2. LED size relative to reflector. Small LEDs, while emitting less lumens have a higher surface brightness. This means given the same size reflector they will typically throw further, e.g. an XR-E p60 vs an XM-L p60. Although the beam/hot spot will be smaller and the spill less bright.
Other things that can affect it:
-Focus. Not all lights have the LED optimised for throw. An easy way to think of this is consider an old D cell Maglite. Despite not having the largest reflector, you could still focus the light into a very tight beam, which made even the old incan ones pretty good throwers.
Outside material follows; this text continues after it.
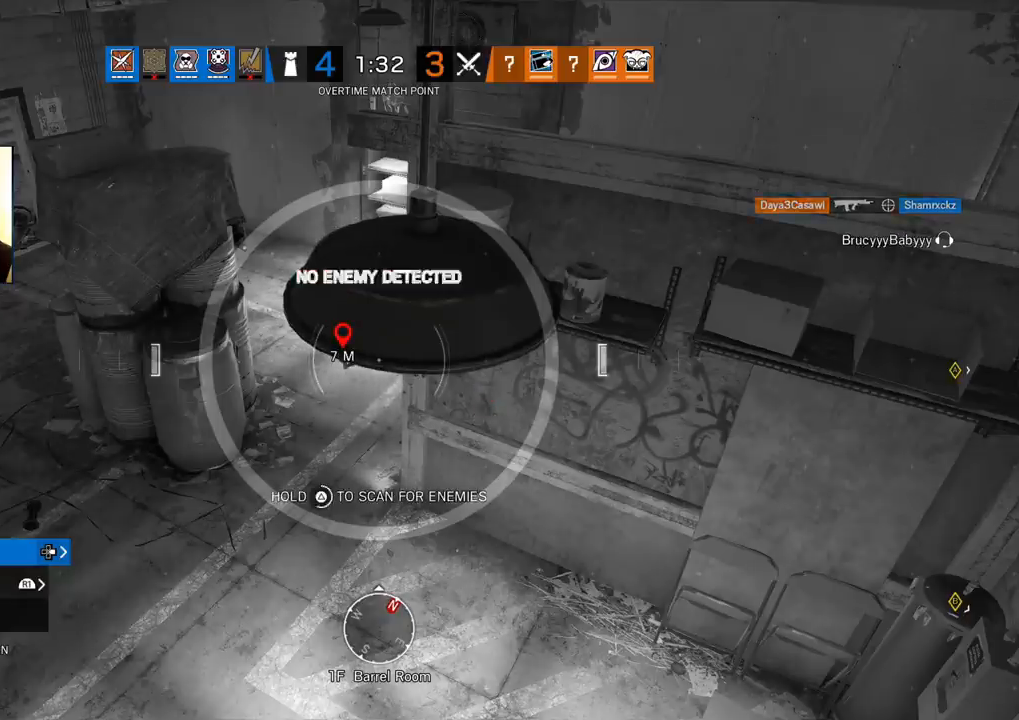
{"buttons": [], "left_stick": "center", "right_stick": "center", "events": [[167, "TRIANGLE", "up"], [267, "right_stick", "right"], [467, "right_stick", "center"]]}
The downside of a tightly focused beam however, is a smaller hot spot and when pointed at objects closer to you, you get a donut hole in the beam. Hence why Mag’s are focusable, to allow the user to remove the donut hole.
-Output. More lumens will always be good, but relative to the other factors already mentioned.
I believe reflector depth will have more of a bearing over the spill beam, rather than the hot spot. This is only a guess, but I think a deep reflector will generally have a more narrow, but brighter spill beam. While a shallow reflector will have a much wider spill beam, but less bright. But the hot spot on either could be very similar assuming the same Led and reflector width.